Le téléphone fixe me réveille, je crois qu’il sonne depuis ce matin. Le répondeur s’est enclenché tout seul et débite son message d’une voix sourde qui se répercute dans tout l’appartement. J’ai la bouche sèche, j’attrape la bouteille sur ma table de nuit. Je ne me souviens pas avoir été la chercher. Encore quelque chose que j’ai oublié. Mes souvenirs se limitent à l’instant présent, le reste est noyé dans un brouillard opaque. Mon portable clignote aussi, il m’indique que ma messagerie est saturée. Je ne regarde pas par qui, ça m’importe peu. Je m’assieds sur le lit, remarquant que bouger me donne encore plus l’impression de me déchirer de l’intérieur. J’essaye de poser un pied au sol, tente un premier pas. J’ai la tête qui tourne, je suis restée allongée trop longtemps. Quel jour sommes-nous ? Mon réveil indique le 9 juillet. Quatre jours, cela fait quatre jours que je dors. Ou peut-être cinq. Est-ce trop pour faire le deuil d’une histoire ? Je me recouche. Je ferme les yeux.

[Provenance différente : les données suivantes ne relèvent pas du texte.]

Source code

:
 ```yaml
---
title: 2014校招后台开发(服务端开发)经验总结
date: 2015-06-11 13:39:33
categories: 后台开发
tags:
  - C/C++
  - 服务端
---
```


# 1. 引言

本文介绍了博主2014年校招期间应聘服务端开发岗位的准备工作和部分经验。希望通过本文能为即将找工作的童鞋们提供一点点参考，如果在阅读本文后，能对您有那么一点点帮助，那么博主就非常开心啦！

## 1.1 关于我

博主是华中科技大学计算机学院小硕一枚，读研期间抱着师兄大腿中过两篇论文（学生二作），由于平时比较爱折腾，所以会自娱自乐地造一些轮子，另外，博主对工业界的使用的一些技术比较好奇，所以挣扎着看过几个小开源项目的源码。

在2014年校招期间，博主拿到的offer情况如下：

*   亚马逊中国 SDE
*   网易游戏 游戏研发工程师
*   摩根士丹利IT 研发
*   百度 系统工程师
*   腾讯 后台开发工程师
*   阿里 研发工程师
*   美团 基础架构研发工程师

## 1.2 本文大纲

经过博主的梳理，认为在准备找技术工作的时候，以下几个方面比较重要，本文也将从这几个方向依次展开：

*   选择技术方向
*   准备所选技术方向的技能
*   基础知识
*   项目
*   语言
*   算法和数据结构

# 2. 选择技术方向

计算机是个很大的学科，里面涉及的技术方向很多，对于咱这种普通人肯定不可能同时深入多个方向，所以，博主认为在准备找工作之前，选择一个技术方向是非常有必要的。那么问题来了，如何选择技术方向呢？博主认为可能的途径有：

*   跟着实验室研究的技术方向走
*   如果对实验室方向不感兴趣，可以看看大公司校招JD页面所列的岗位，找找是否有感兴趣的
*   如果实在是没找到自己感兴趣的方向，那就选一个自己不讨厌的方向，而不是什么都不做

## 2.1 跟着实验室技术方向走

"Mia, c’est Eric… Je… Je fais une petite fête inaugurale pour la réouverture du restaurant, enfin une grosse fête, un truc bien officiel quoi ! Y’aura tout plein de gens, des personnalités locales, des journalistes, des amis, et puis… La famille. J’aurais aimé que tu viennes, Tristan aussi, tu lui manques. Te sens pas obligée si tu trouves que c’est trop tôt, je comprendrai… Enfin, si jamais ça te dit, je t’ai envoyé un SMS avec toutes les infos. J’espère que tu vas bien. A bientôt. Bip bip bip…"

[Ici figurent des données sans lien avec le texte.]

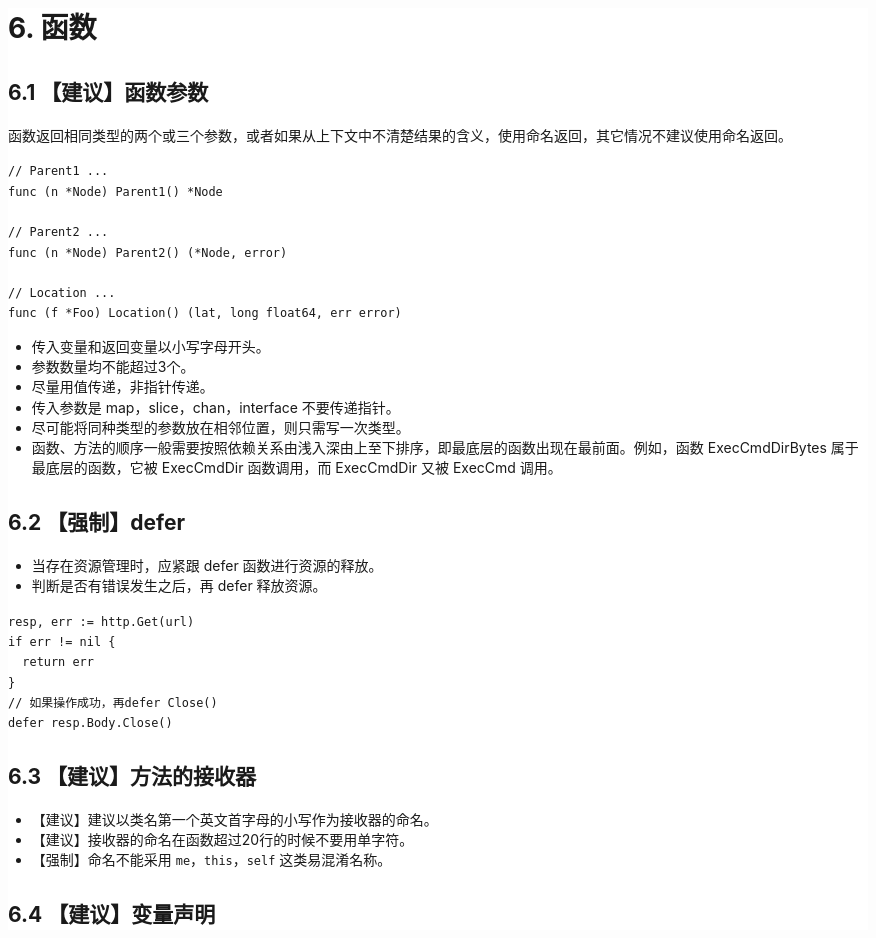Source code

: </td></tr>
</tbody></table>

# 6. 函数

## 6.1 【建议】函数参数

函数返回相同类型的两个或三个参数，或者如果从上下文中不清楚结果的含义，使用命名返回，其它情况不建议使用命名返回。

```shell
// Parent1 ...
func (n *Node) Parent1() *Node

// Parent2 ...
func (n *Node) Parent2() (*Node, error)

// Location ...
func (f *Foo) Location() (lat, long float64, err error)

```

* 传入变量和返回变量以小写字母开头。
* 参数数量均不能超过3个。
* 尽量用值传递，非指针传递。
* 传入参数是 map，slice，chan，interface 不要传递指针。
* 尽可能将同种类型的参数放在相邻位置，则只需写一次类型。
* 函数、方法的顺序一般需要按照依赖关系由浅入深由上至下排序，即最底层的函数出现在最前面。例如，函数 ExecCmdDirBytes
  属于最底层的函数，它被 ExecCmdDir 函数调用，而 ExecCmdDir 又被 ExecCmd 调用。

## 6.2 【强制】defer

* 当存在资源管理时，应紧跟 defer 函数进行资源的释放。
* 判断是否有错误发生之后，再 defer 释放资源。

```shell
resp, err := http.Get(url)
if err != nil {
  return err
}
// 如果操作成功，再defer Close()
defer resp.Body.Close()

```

## 6.3 【建议】方法的接收器

* 【建议】建议以类名第一个英文首字母的小写作为接收器的命名。
* 【建议】接收器的命名在函数超过20行的时候不要用单字符。
* 【强制】命名不能采用 `me`，`this`，`self` 这类易混淆名称。

## 6.4 【建议】变量声明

Encore un autre jour, encore ce vide en moi. Ce matin, j’allume la radio pour me donner l’illusion d’une compagnie. Les guerres et les catastrophes naturelles se succèdent, les petits bonheurs et les grandes peines se mêlent, le monde continue de tourner. Mon ventre gronde, je n’ai rien mangé depuis plusieurs jours. Je me lève, un peu étourdie. En passant dans le couloir, je remarque que Louise n’est toujours pas revenue, sa chambre est vide. Le frigo dans la cuisine aussi, je n’ai pas fait les courses. Je grignote quand même une biscotte, mais c’est comme mâcher du carton. Toujours en pilotage automatique, j’entre dans la douche. L’eau bouillante me dégouline le long du dos, tandis que je glisse contre les carreaux bleus en pleurant. Je crois que ça me fait du bien, me débarrasse des pensées les plus sombres. Je ferme les yeux.

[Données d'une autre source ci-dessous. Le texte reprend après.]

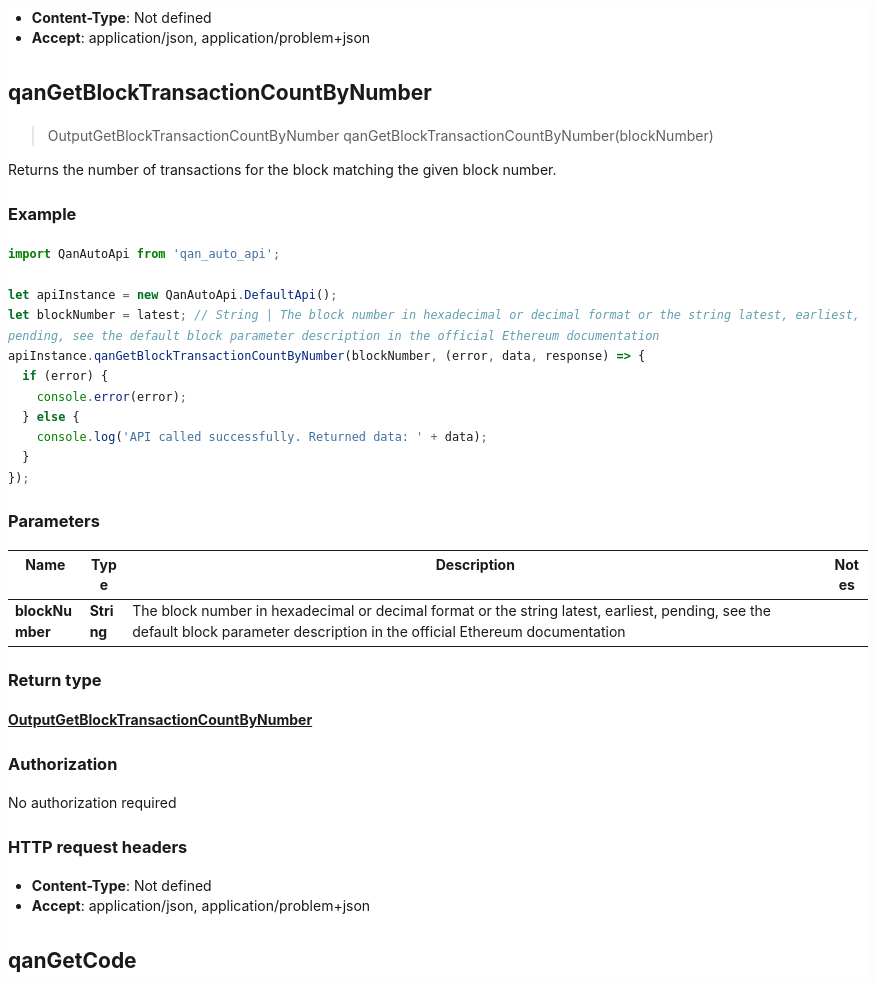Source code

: - **Content-Type**: Not defined
- **Accept**: application/json, application/problem+json


## qanGetBlockTransactionCountByNumber

> OutputGetBlockTransactionCountByNumber qanGetBlockTransactionCountByNumber(blockNumber)



Returns the number of transactions for the block matching the given block number.

### Example

```javascript
import QanAutoApi from 'qan_auto_api';

let apiInstance = new QanAutoApi.DefaultApi();
let blockNumber = latest; // String | The block number in hexadecimal or decimal format or the string latest, earliest, pending, see the default block parameter description in the official Ethereum documentation
apiInstance.qanGetBlockTransactionCountByNumber(blockNumber, (error, data, response) => {
  if (error) {
    console.error(error);
  } else {
    console.log('API called successfully. Returned data: ' + data);
  }
});
```

### Parameters


Name | Type | Description  | Notes
------------- | ------------- | ------------- | -------------
 **blockNumber** | **String**| The block number in hexadecimal or decimal format or the string latest, earliest, pending, see the default block parameter description in the official Ethereum documentation | 

### Return type

[**OutputGetBlockTransactionCountByNumber**](OutputGetBlockTransactionCountByNumber.md)

### Authorization

No authorization required

### HTTP request headers

- **Content-Type**: Not defined
- **Accept**: application/json, application/problem+json


## qanGetCode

Dring. Dringgg. Dringgggg.
Je sursaute, ramenée à la réalité par la sonnette de chez moi. Ma peau est rougie par la chaleur et la salle de bain envahie par la buée. J’hésite à bouger.
Dring. Dringgg. Dringgggg.
La personne de l’autre côté de la porte insiste. Je sors et enfile un peignoir en éponge. Mes pas sont lourds et je mets un temps infini à atteindre l’entrée. Comme il n’y a pas de judas, je n’ai d’autre choix que d’ouvrir pour savoir ce qu’on me veut. Je tourne la clé. Des voix confuses se font entendre, des pas précipités dans l’escalier, et puis plus rien. Sûrement des gamins qui ont voulu faire une blague. J’ouvre malgré tout pour être sûre. Mes voisins sont dehors aussi, ils ont l’air abasourdis. La main devant la bouche pour certains, les poings serrés pour d’autres. Tout l’étage a le regard rivé sur moi. J’avance sur le palier pour voir ce qui les choque tant et manque de tomber. Mes pieds viennent de se cogner contre une forme enveloppée dans une couverture sale. Je pose les yeux dessus, terrorisée par une violente angoisse. Mon cerveau se bloque, ma respiration se coupe. Je tombe à genoux en hurlant. Soudain, tout s’efface. Il n’y a plus que moi et ce paquet. Moi et ce corps.